Al quesito su come intervenire per ridurre la quantità di denaro contante in circolazione, possibile causa di evasione fiscale e di economia sommersa hanno risposto una ventina di studenti della Facoltà di Economia dell’Università di Palermo.

Il concorso aveva come principale obiettivo, nell’ambito di un approfondimento sull’uso del denaro oggi, l’individuazione di strumenti e soluzioni concrete, innovative e originali da adottare al fine di ridurre gli effetti negativi dell’utilizzo del contante guardando anche agli esempi offerti da altri Paesi.

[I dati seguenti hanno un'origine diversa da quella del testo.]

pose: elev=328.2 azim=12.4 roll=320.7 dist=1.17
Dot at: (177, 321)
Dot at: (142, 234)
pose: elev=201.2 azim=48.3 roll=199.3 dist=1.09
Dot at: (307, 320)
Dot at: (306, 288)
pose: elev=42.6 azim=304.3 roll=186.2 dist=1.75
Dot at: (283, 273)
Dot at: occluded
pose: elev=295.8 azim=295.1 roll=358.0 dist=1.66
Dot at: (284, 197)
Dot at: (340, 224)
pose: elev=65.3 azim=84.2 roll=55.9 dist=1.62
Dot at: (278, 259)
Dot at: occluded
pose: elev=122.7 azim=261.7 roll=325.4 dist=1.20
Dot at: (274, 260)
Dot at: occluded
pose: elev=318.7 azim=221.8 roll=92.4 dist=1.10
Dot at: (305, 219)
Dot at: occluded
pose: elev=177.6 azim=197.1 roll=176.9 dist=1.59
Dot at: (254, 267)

Alla cerimonia svoltasi mercoledì nella sala delle Capriate dello Steri ha preso parte anche il rettore Roberto Lagalla e il segretario della Fisac Cgil di Palermo, Gino Ridulfo. Alle tre studentesse vincitrici: Mariangela Calà, Silvia Bonafede e Maria Antonella Rametta è stato consegnato un premio di 1.000 euro ciascuna.

“La manifestazione rientra nel processo di collaborazione tra la Facoltà di Economia – spiega Vincenzo Provenzano, docente presso il Dipartimento di Scienze Economiche, Aziendali e Statistiche – che, insieme ad organizzazioni esterne quali la Fisac – CGil collaborano, ponendo al centro dell’attenzione gli studenti dell’Ateneo palermitano, miniera di idee e proposte da offrire alle criticità e aspetti concernenti l’uso del denaro contante”.